Data excerpts
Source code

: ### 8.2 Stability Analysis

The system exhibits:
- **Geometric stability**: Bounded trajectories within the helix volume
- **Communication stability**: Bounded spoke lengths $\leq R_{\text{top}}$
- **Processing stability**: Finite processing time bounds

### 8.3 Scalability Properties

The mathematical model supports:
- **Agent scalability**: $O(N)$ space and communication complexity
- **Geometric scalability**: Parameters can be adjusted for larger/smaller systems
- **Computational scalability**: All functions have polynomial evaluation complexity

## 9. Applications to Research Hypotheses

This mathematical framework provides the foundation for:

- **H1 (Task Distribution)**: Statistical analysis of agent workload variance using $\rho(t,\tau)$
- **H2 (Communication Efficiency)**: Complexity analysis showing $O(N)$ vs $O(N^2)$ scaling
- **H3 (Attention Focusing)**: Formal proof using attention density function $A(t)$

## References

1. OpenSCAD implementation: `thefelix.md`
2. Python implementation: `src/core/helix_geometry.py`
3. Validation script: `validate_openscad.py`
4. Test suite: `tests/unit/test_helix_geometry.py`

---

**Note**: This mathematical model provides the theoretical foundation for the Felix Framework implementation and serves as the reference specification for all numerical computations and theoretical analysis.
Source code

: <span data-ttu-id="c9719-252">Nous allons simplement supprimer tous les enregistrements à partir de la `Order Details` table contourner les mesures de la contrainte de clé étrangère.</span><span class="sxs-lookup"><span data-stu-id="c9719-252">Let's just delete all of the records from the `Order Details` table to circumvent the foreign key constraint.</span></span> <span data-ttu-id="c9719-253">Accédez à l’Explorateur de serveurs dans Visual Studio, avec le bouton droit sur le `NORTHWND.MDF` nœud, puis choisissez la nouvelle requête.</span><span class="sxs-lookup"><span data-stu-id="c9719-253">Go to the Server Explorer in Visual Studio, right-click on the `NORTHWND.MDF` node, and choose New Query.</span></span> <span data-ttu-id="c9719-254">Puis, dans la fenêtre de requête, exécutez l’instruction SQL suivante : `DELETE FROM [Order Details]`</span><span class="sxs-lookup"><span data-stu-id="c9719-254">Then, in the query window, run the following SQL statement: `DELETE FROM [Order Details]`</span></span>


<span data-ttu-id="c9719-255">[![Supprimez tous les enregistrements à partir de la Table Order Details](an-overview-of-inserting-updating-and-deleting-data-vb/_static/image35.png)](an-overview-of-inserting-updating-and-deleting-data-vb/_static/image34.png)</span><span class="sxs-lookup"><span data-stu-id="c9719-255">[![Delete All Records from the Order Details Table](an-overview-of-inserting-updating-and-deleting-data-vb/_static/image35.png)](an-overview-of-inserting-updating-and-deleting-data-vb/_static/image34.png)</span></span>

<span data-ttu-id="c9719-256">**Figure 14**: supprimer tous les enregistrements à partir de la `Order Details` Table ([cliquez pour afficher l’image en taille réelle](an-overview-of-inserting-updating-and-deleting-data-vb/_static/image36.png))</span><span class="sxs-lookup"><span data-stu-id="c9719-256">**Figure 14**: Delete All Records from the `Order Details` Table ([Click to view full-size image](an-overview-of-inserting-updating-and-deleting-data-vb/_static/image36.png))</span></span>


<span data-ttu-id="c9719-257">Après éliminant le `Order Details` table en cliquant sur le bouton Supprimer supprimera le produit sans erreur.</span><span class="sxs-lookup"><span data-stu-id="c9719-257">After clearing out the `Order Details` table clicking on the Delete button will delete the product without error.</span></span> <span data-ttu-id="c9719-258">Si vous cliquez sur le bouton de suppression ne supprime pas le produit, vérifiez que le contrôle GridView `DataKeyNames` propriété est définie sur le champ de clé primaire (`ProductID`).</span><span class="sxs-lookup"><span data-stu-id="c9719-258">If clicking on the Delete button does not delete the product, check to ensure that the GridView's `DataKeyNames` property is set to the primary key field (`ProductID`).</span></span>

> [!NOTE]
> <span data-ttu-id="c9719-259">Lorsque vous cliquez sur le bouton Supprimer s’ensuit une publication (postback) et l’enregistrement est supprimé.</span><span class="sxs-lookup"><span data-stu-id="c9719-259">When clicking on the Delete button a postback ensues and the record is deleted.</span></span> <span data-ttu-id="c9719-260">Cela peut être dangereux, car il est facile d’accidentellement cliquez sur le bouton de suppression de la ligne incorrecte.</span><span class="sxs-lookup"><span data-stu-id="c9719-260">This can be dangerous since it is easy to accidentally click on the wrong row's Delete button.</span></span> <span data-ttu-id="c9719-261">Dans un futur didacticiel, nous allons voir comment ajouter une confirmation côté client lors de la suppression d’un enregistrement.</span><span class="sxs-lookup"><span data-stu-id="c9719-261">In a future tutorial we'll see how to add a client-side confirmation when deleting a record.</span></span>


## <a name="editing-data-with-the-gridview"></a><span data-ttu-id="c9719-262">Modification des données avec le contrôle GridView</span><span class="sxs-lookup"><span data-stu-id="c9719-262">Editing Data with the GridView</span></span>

• _YOUR GOAL_: Your task is to reproduce each entry exactly.

• _SOLUTION FOR THIS TASK_:
Source code

: ### 8.2 Stability Analysis

The system exhibits:
- **Geometric stability**: Bounded trajectories within the helix volume
- **Communication stability**: Bounded spoke lengths $\leq R_{\text{top}}$
- **Processing stability**: Finite processing time bounds

### 8.3 Scalability Properties

The mathematical model supports:
- **Agent scalability**: $O(N)$ space and communication complexity
- **Geometric scalability**: Parameters can be adjusted for larger/smaller systems
- **Computational scalability**: All functions have polynomial evaluation complexity

## 9. Applications to Research Hypotheses

This mathematical framework provides the foundation for:

- **H1 (Task Distribution)**: Statistical analysis of agent workload variance using $\rho(t,\tau)$
- **H2 (Communication Efficiency)**: Complexity analysis showing $O(N)$ vs $O(N^2)$ scaling
- **H3 (Attention Focusing)**: Formal proof using attention density function $A(t)$

## References

1. OpenSCAD implementation: `thefelix.md`
2. Python implementation: `src/core/helix_geometry.py`
3. Validation script: `validate_openscad.py`
4. Test suite: `tests/unit/test_helix_geometry.py`

---

**Note**: This mathematical model provides the theoretical foundation for the Felix Framework implementation and serves as the reference specification for all numerical computations and theoretical analysis.
Source code

: <span data-ttu-id="c9719-252">Nous allons simplement supprimer tous les enregistrements à partir de la `Order Details` table contourner les mesures de la contrainte de clé étrangère.</span><span class="sxs-lookup"><span data-stu-id="c9719-252">Let's just delete all of the records from the `Order Details` table to circumvent the foreign key constraint.</span></span> <span data-ttu-id="c9719-253">Accédez à l’Explorateur de serveurs dans Visual Studio, avec le bouton droit sur le `NORTHWND.MDF` nœud, puis choisissez la nouvelle requête.</span><span class="sxs-lookup"><span data-stu-id="c9719-253">Go to the Server Explorer in Visual Studio, right-click on the `NORTHWND.MDF` node, and choose New Query.</span></span> <span data-ttu-id="c9719-254">Puis, dans la fenêtre de requête, exécutez l’instruction SQL suivante : `DELETE FROM [Order Details]`</span><span class="sxs-lookup"><span data-stu-id="c9719-254">Then, in the query window, run the following SQL statement: `DELETE FROM [Order Details]`</span></span>


<span data-ttu-id="c9719-255">[![Supprimez tous les enregistrements à partir de la Table Order Details](an-overview-of-inserting-updating-and-deleting-data-vb/_static/image35.png)](an-overview-of-inserting-updating-and-deleting-data-vb/_static/image34.png)</span><span class="sxs-lookup"><span data-stu-id="c9719-255">[![Delete All Records from the Order Details Table](an-overview-of-inserting-updating-and-deleting-data-vb/_static/image35.png)](an-overview-of-inserting-updating-and-deleting-data-vb/_static/image34.png)</span></span>

<span data-ttu-id="c9719-256">**Figure 14**: supprimer tous les enregistrements à partir de la `Order Details` Table ([cliquez pour afficher l’image en taille réelle](an-overview-of-inserting-updating-and-deleting-data-vb/_static/image36.png))</span><span class="sxs-lookup"><span data-stu-id="c9719-256">**Figure 14**: Delete All Records from the `Order Details` Table ([Click to view full-size image](an-overview-of-inserting-updating-and-deleting-data-vb/_static/image36.png))</span></span>


<span data-ttu-id="c9719-257">Après éliminant le `Order Details` table en cliquant sur le bouton Supprimer supprimera le produit sans erreur.</span><span class="sxs-lookup"><span data-stu-id="c9719-257">After clearing out the `Order Details` table clicking on the Delete button will delete the product without error.</span></span> <span data-ttu-id="c9719-258">Si vous cliquez sur le bouton de suppression ne supprime pas le produit, vérifiez que le contrôle GridView `DataKeyNames` propriété est définie sur le champ de clé primaire (`ProductID`).</span><span class="sxs-lookup"><span data-stu-id="c9719-258">If clicking on the Delete button does not delete the product, check to ensure that the GridView's `DataKeyNames` property is set to the primary key field (`ProductID`).</span></span>

> [!NOTE]
> <span data-ttu-id="c9719-259">Lorsque vous cliquez sur le bouton Supprimer s’ensuit une publication (postback) et l’enregistrement est supprimé.</span><span class="sxs-lookup"><span data-stu-id="c9719-259">When clicking on the Delete button a postback ensues and the record is deleted.</span></span> <span data-ttu-id="c9719-260">Cela peut être dangereux, car il est facile d’accidentellement cliquez sur le bouton de suppression de la ligne incorrecte.</span><span class="sxs-lookup"><span data-stu-id="c9719-260">This can be dangerous since it is easy to accidentally click on the wrong row's Delete button.</span></span> <span data-ttu-id="c9719-261">Dans un futur didacticiel, nous allons voir comment ajouter une confirmation côté client lors de la suppression d’un enregistrement.</span><span class="sxs-lookup"><span data-stu-id="c9719-261">In a future tutorial we'll see how to add a client-side confirmation when deleting a record.</span></span>


## <a name="editing-data-with-the-gridview"></a><span data-ttu-id="c9719-262">Modification des données avec le contrôle GridView</span><span class="sxs-lookup"><span data-stu-id="c9719-262">Editing Data with the GridView</span></span>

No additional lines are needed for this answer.